What is required
Before copying, set the pictures aside; then repeat every line below verbatim.

──────── Records

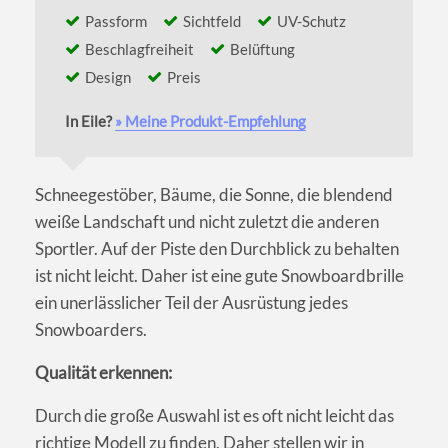
Passform
Sichtfeld
UV-Schutz
Beschlagfreiheit
Belüftung
Design
Preis
In Eile?
» Meine Produkt-Empfehlung
Schneegestöber, Bäume, die Sonne, die blendend
weiße Landschaft und nicht zuletzt die anderen
Sportler. Auf der Piste den Durchblick zu behalten
ist nicht leicht. Daher ist eine gute Snowboardbrille
ein unerlässlicher Teil der Ausrüstung jedes
Snowboarders.
Qualität erkennen:
Durch die große Auswahl ist es oft nicht leicht das
richtige Modell zu finden. Daher stellen wir in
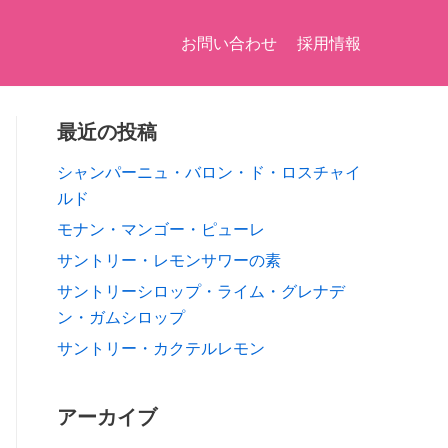
お問い合わせ
採用情報
最近の投稿
シャンパーニュ・バロン・ド・ロスチャイ
ルド
モナン・マンゴー・ピューレ
サントリー・レモンサワーの素
サントリーシロップ・ライム・グレナデ
ン・ガムシロップ
サントリー・カクテルレモン
アーカイブ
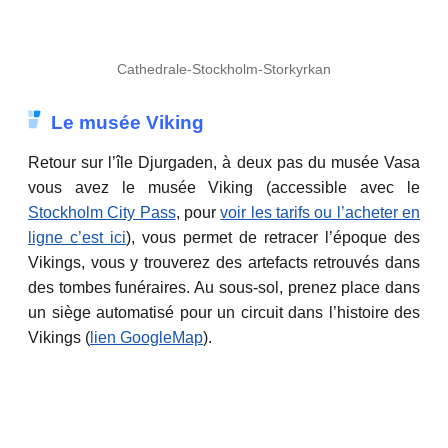
Cathedrale-Stockholm-Storkyrkan
Le musée Viking
Retour sur l’île Djurgaden, à deux pas du musée Vasa
vous avez le musée Viking (accessible avec le
Stockholm City Pass
, pour
voir les tarifs ou l’acheter en
ligne c’est ici
), vous permet de retracer l’époque des
Vikings, vous y trouverez des artefacts retrouvés dans
des tombes funéraires. Au sous-sol, prenez place dans
un siège automatisé pour un circuit dans l’histoire des
Vikings (
lien GoogleMap
).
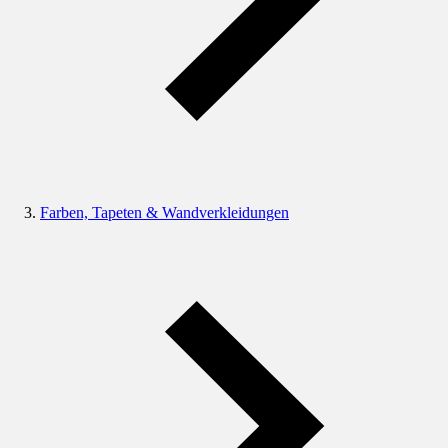
Farben, Tapeten & Wandverkleidungen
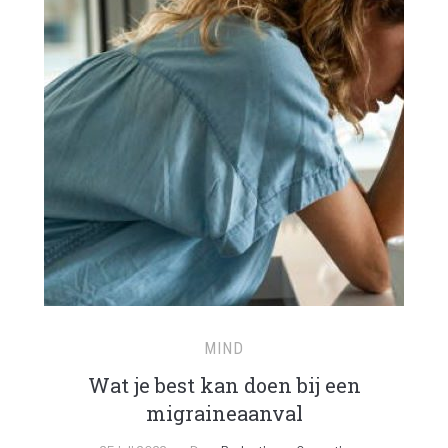
MIND
Wat je best kan doen bij een
migraineaanval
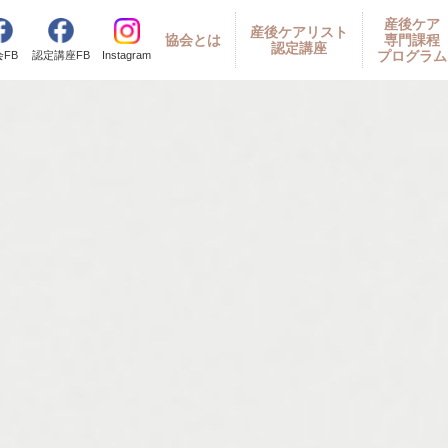
産後ケア
産後ケアリスト
協会とは
専門課程
認定講座
プログラム
Instagram
会
FB
認定講座
FB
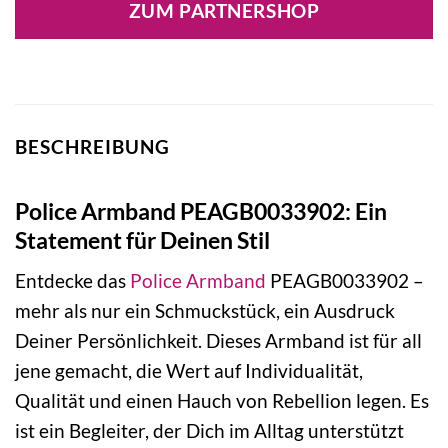
ZUM PARTNERSHOP
69,00 €
49,90 €.
BESCHREIBUNG
Police Armband PEAGB0033902: Ein
Statement für Deinen Stil
Entdecke das
Police
Armband
PEAGB0033902 –
mehr als nur ein Schmuckstück, ein Ausdruck
Deiner Persönlichkeit. Dieses Armband ist für all
jene gemacht, die Wert auf Individualität,
Qualität und einen Hauch von Rebellion legen. Es
ist ein Begleiter, der Dich im Alltag unterstützt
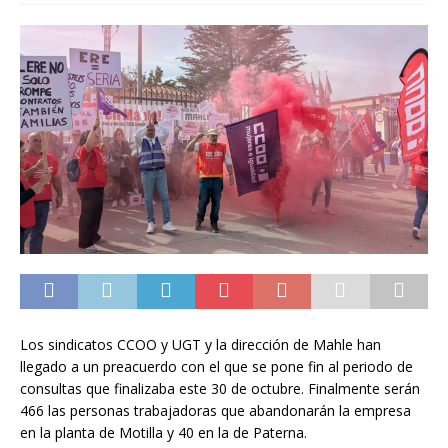
Los sindicatos CCOO y UGT y la dirección de Mahle han
llegado a un preacuerdo con el que se pone fin al periodo de
consultas que finalizaba este 30 de octubre. Finalmente serán
466 las personas trabajadoras que abandonarán la empresa
en la planta de Motilla y 40 en la de Paterna.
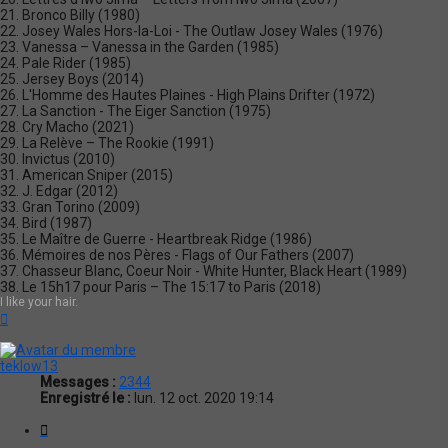
21. Bronco Billy (1980)
22. Josey Wales Hors-la-Loi - The Outlaw Josey Wales (1976)
23. Vanessa – Vanessa in the Garden (1985)
24. Pale Rider (1985)
25. Jersey Boys (2014)
26. L'Homme des Hautes Plaines - High Plains Drifter (1972)
27. La Sanction - The Eiger Sanction (1975)
28. Cry Macho (2021)
29. La Relève – The Rookie (1991)
30. Invictus (2010)
31. American Sniper (2015)
32. J. Edgar (2012)
33. Gran Torino (2009)
34. Bird (1987)
35. Le Maître de Guerre - Heartbreak Ridge (1986)
36. Mémoires de nos Pères - Flags of Our Fathers (2007)
37. Chasseur Blanc, Coeur Noir - White Hunter, Black Heart (1989)
38. Le 15h17 pour Paris – The 15:17 to Paris (2018)
I like your hair.
Haut
teklow13
Messages :
2344
Enregistré le :
lun. 12 oct. 2020 19:14
Citation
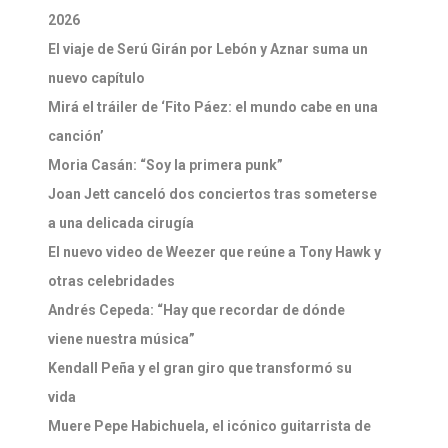
2026
El viaje de Serú Girán por Lebón y Aznar suma un
nuevo capítulo
Mirá el tráiler de ‘Fito Páez: el mundo cabe en una
canción’
Moria Casán: “Soy la primera punk”
Joan Jett canceló dos conciertos tras someterse
a una delicada cirugía
El nuevo video de Weezer que reúne a Tony Hawk y
otras celebridades
Andrés Cepeda: “Hay que recordar de dónde
viene nuestra música”
Kendall Peña y el gran giro que transformó su
vida
Muere Pepe Habichuela, el icónico guitarrista de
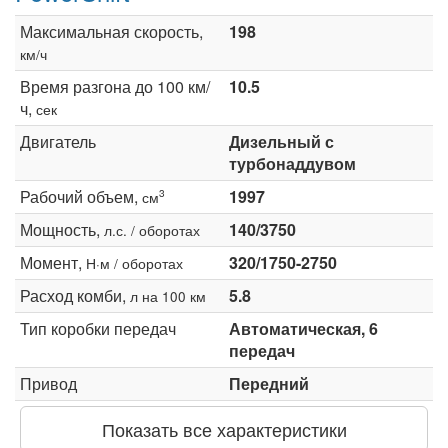
Максимальная скорость,
198
км/ч
Время разгона до 100 км/
10.5
ч,
сек
Двигатель
Дизельный с
турбонаддувом
Рабочий объем,
1997
3
см
Мощность,
140/3750
л.с. / оборотах
Момент,
320/1750-2750
Н·м / оборотах
Расход комби,
5.8
л на 100 км
Тип коробки передач
Автоматическая, 6
передач
Привод
Передний
Показать все характеристики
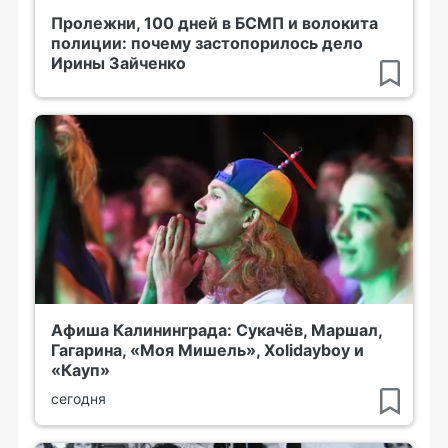
Пролежни, 100 дней в БСМП и волокита
полиции: почему застопорилось дело
Ирины Зайченко
Афиша Калининграда: Сукачёв, Маршал,
Гагарина, «Моя Мишель», Xolidayboy и
«Кауп»
сегодня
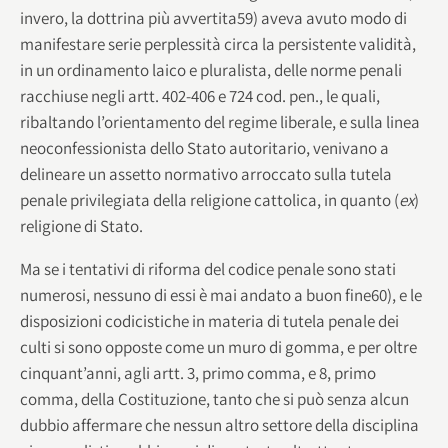
invero, la dottrina più avvertita59) aveva avuto modo di
manifestare serie perplessità circa la persistente validità,
in un ordinamento laico e pluralista, delle norme penali
racchiuse negli artt. 402-406 e 724 cod. pen., le quali,
ribaltando l’orientamento del regime liberale, e sulla linea
neoconfessionista dello Stato autoritario, venivano a
delineare un assetto normativo arroccato sulla tutela
penale privilegiata della religione cattolica, in quanto (
ex
)
religione di Stato.
Ma se i tentativi di riforma del codice penale sono stati
numerosi, nessuno di essi è mai andato a buon fine60), e le
disposizioni codicistiche in materia di tutela penale dei
culti si sono opposte come un muro di gomma, e per oltre
cinquant’anni, agli artt. 3, primo comma, e 8, primo
comma, della Costituzione, tanto che si può senza alcun
dubbio affermare che nessun altro settore della disciplina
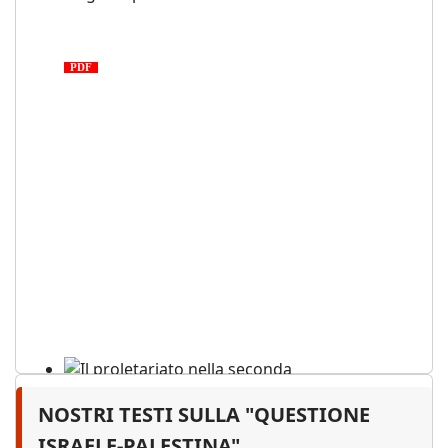
Medio Oriente: cronaca di una
tragedia proletaria
PDF
NOSTRI TESTI SULLA "QUESTIONE
Il proletariato nella seconda
guerra mondiale e nella
ISRAELE-PALESTINA"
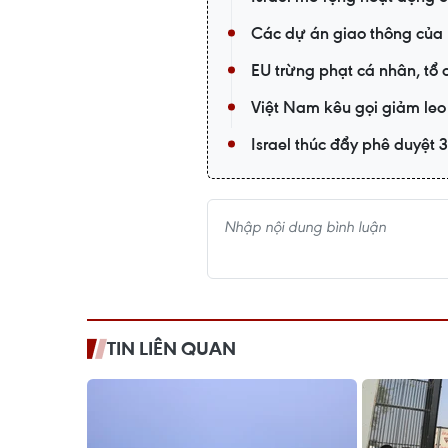
Các dự án giao thông của I
EU trừng phạt cá nhân, tổ 
Việt Nam kêu gọi giảm leo
Israel thúc đẩy phê duyệt 
TIN LIÊN QUAN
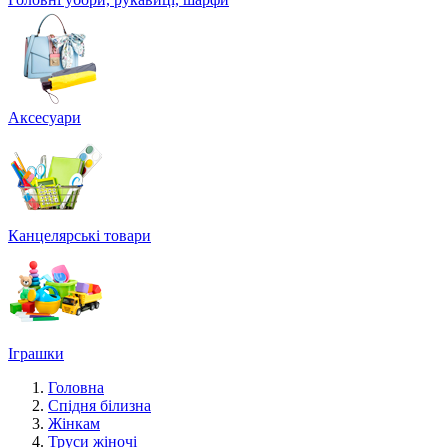
Аксесуари
Канцелярські товари
Іграшки
Головна
Спідня білизна
Жінкам
Труси жіночі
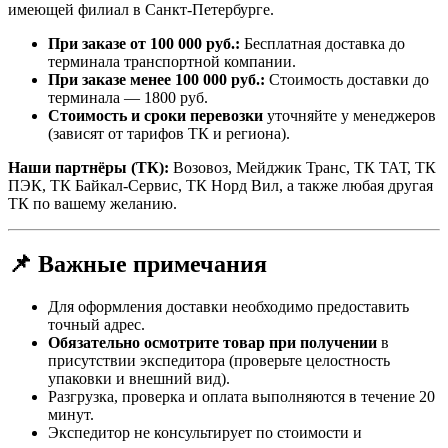
имеющей филиал в Санкт-Петербурге.
При заказе от 100 000 руб.:
Бесплатная доставка до
терминала транспортной компании.
При заказе менее 100 000 руб.:
Стоимость доставки до
терминала — 1800 руб.
Стоимость и сроки перевозки
уточняйте у менеджеров
(зависят от тарифов ТК и региона).
Наши партнёры (ТК):
Возовоз, Мейджик Транс, ТК ТАТ, ТК
ПЭК, ТК Байкал-Сервис, ТК Норд Вил, а также любая другая
ТК по вашему желанию.
📌 Важные примечания
Для оформления доставки необходимо предоставить
точный адрес.
Обязательно осмотрите товар при получении
в
присутствии экспедитора (проверьте целостность
упаковки и внешний вид).
Разгрузка, проверка и оплата выполняются в течение 20
минут.
Экспедитор не консультирует по стоимости и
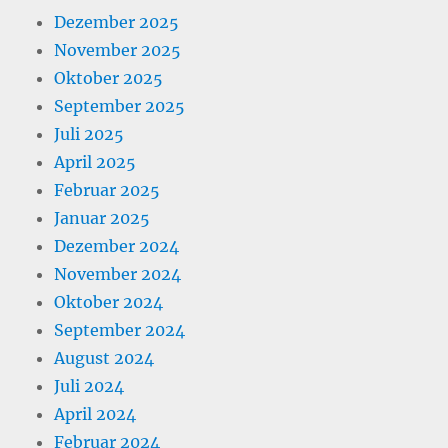
Dezember 2025
November 2025
Oktober 2025
September 2025
Juli 2025
April 2025
Februar 2025
Januar 2025
Dezember 2024
November 2024
Oktober 2024
September 2024
August 2024
Juli 2024
April 2024
Februar 2024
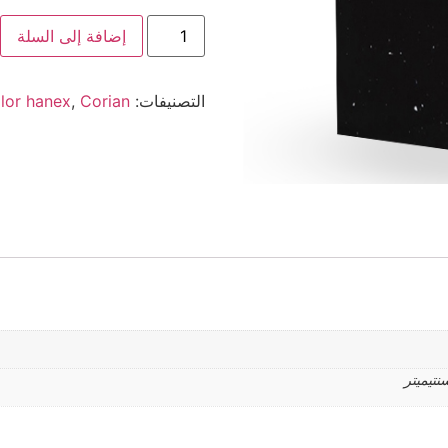
إضافة إلى السلة
التصنيفات:
Corian
,
lor hanex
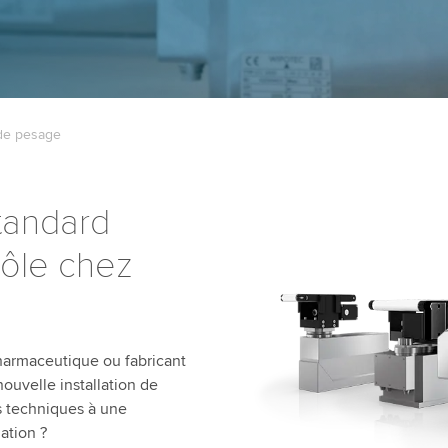
 de pesage
standard
rôle chez
pharmaceutique ou fabricant
ouvelle installation de
s techniques à une
ation ?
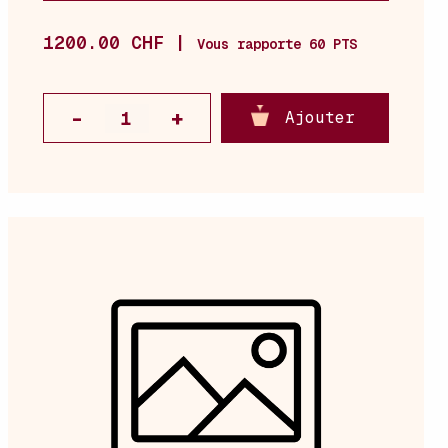
1200.00 CHF |
Vous rapporte 60 PTS
Ajouter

────────────────

Reply
Passform
Sichtfeld
UV-Schutz
Beschlagfreiheit
Belüftung
Design
Preis
In Eile?
» Meine Produkt-Empfehlung
Schneegestöber, Bäume, die Sonne, die blendend
weiße Landschaft und nicht zuletzt die anderen
Sportler. Auf der Piste den Durchblick zu behalten
ist nicht leicht. Daher ist eine gute Snowboardbrille
ein unerlässlicher Teil der Ausrüstung jedes
Snowboarders.
Qualität erkennen:
Durch die große Auswahl ist es oft nicht leicht das
richtige Modell zu finden. Daher stellen wir in
お問い合わせ
採用情報
最近の投稿
シャンパーニュ・バロン・ド・ロスチャイ
ルド
モナン・マンゴー・ピューレ
サントリー・レモンサワーの素
サントリーシロップ・ライム・グレナデ
ン・ガムシロップ
サントリー・カクテルレモン
アーカイブ
Cathedrale-Stockholm-Storkyrkan
Le musée Viking
Retour sur l’île Djurgaden, à deux pas du musée Vasa
vous avez le musée Viking (accessible avec le
Stockholm City Pass
, pour
voir les tarifs ou l’acheter en
ligne c’est ici
), vous permet de retracer l’époque des
Vikings, vous y trouverez des artefacts retrouvés dans
des tombes funéraires. Au sous-sol, prenez place dans
un siège automatisé pour un circuit dans l’histoire des
Vikings (
lien GoogleMap
).
Farben, Tapeten & Wandverkleidungen
MIND
Wat je best kan doen bij een
migraineaanval
産後ケア
産後ケアリスト
協会とは
専門課程
認定講座
プログラム
Instagram
会
FB
認定講座
FB
ZUM PARTNERSHOP
69,00 €
49,90 €.
BESCHREIBUNG
Police Armband PEAGB0033902: Ein
Statement für Deinen Stil
Entdecke das
Police
Armband
PEAGB0033902 –
mehr als nur ein Schmuckstück, ein Ausdruck
Deiner Persönlichkeit. Dieses Armband ist für all
jene gemacht, die Wert auf Individualität,
Qualität und einen Hauch von Rebellion legen. Es
ist ein Begleiter, der Dich im Alltag unterstützt
Los sindicatos CCOO y UGT y la dirección de Mahle han
llegado a un preacuerdo con el que se pone fin al periodo de
consultas que finalizaba este 30 de octubre. Finalmente serán
466 las personas trabajadoras que abandonarán la empresa
en la planta de Motilla y 40 en la de Paterna.
21. Bronco Billy (1980)
22. Josey Wales Hors-la-Loi - The Outlaw Josey Wales (1976)
23. Vanessa – Vanessa in the Garden (1985)
24. Pale Rider (1985)
25. Jersey Boys (2014)
26. L'Homme des Hautes Plaines - High Plains Drifter (1972)
27. La Sanction - The Eiger Sanction (1975)
28. Cry Macho (2021)
29. La Relève – The Rookie (1991)
30. Invictus (2010)
31. American Sniper (2015)
32. J. Edgar (2012)
33. Gran Torino (2009)
34. Bird (1987)
35. Le Maître de Guerre - Heartbreak Ridge (1986)
36. Mémoires de nos Pères - Flags of Our Fathers (2007)
37. Chasseur Blanc, Coeur Noir - White Hunter, Black Heart (1989)
38. Le 15h17 pour Paris – The 15:17 to Paris (2018)
I like your hair.
Haut
teklow13
Messages :
2344
Enregistré le :
lun. 12 oct. 2020 19:14
Citation
2026
El viaje de Serú Girán por Lebón y Aznar suma un
nuevo capítulo
Mirá el tráiler de ‘Fito Páez: el mundo cabe en una
canción’
Moria Casán: “Soy la primera punk”
Joan Jett canceló dos conciertos tras someterse
a una delicada cirugía
El nuevo video de Weezer que reúne a Tony Hawk y
otras celebridades
Andrés Cepeda: “Hay que recordar de dónde
viene nuestra música”
Kendall Peña y el gran giro que transformó su
vida
Muere Pepe Habichuela, el icónico guitarrista de
Максимальная скорость,
198
км/ч
Время разгона до 100 км/
10.5
ч,
сек
Двигатель
Дизельный с
турбонаддувом
Рабочий объем,
1997
3
см
Мощность,
140/3750
л.с. / оборотах
Момент,
320/1750-2750
Н·м / оборотах
Расход комби,
5.8
л на 100 км
Тип коробки передач
Автоматическая, 6
передач
Привод
Передний
Показать все характеристики
Пролежни, 100 дней в БСМП и волокита
полиции: почему застопорилось дело
Ирины Зайченко
Афиша Калининграда: Сукачёв, Маршал,
Гагарина, «Моя Мишель», Xolidayboy и
«Кауп»
сегодня
invero, la dottrina più avvertita59) aveva avuto modo di
manifestare serie perplessità circa la persistente validità,
in un ordinamento laico e pluralista, delle norme penali
racchiuse negli artt. 402-406 e 724 cod. pen., le quali,
ribaltando l’orientamento del regime liberale, e sulla linea
neoconfessionista dello Stato autoritario, venivano a
delineare un assetto normativo arroccato sulla tutela
penale privilegiata della religione cattolica, in quanto (
ex
)
religione di Stato.
Ma se i tentativi di riforma del codice penale sono stati
numerosi, nessuno di essi è mai andato a buon fine60), e le
disposizioni codicistiche in materia di tutela penale dei
culti si sono opposte come un muro di gomma, e per oltre
cinquant’anni, agli artt. 3, primo comma, e 8, primo
comma, della Costituzione, tanto che si può senza alcun
dubbio affermare che nessun altro settore della disciplina
Medio Oriente: cronaca di una
tragedia proletaria
PDF
NOSTRI TESTI SULLA "QUESTIONE
Il proletariato nella seconda
guerra mondiale e nella
ISRAELE-PALESTINA"
Các dự án giao thông của I
EU trừng phạt cá nhân, tổ 
Việt Nam kêu gọi giảm leo
Israel thúc đẩy phê duyệt 
TIN LIÊN QUAN
Аксесуари
Канцелярські товари
Іграшки
Головна
Спідня білизна
Жінкам
Труси жіночі
имеющей филиал в Санкт-Петербурге.
При заказе от 100 000 руб.:
Бесплатная доставка до
терминала транспортной компании.
При заказе менее 100 000 руб.:
Стоимость доставки до
терминала — 1800 руб.
Стоимость и сроки перевозки
уточняйте у менеджеров
(зависят от тарифов ТК и региона).
Наши партнёры (ТК):
Возовоз, Мейджик Транс, ТК ТАТ, ТК
ПЭК, ТК Байкал-Сервис, ТК Норд Вил, а также любая другая
ТК по вашему желанию.
📌 Важные примечания
Для оформления доставки необходимо предоставить
точный адрес.
Обязательно осмотрите товар при получении
в
присутствии экспедитора (проверьте целостность
упаковки и внешний вид).
Разгрузка, проверка и оплата выполняются в течение 20
минут.
Экспедитор не консультирует по стоимости и
Dezember 2025
November 2025
Oktober 2025
September 2025
Juli 2025
April 2025
Februar 2025
Januar 2025
Dezember 2024
November 2024
Oktober 2024
September 2024
August 2024
Juli 2024
April 2024
Februar 2024
إضافة إلى السلة
التصنيفات:
Corian
,
lor hanex
 de pesage
standard
rôle chez
pharmaceutique ou fabricant
ouvelle installation de
s techniques à une
ation ?
1200.00 CHF |
Vous rapporte 60 PTS
Ajouter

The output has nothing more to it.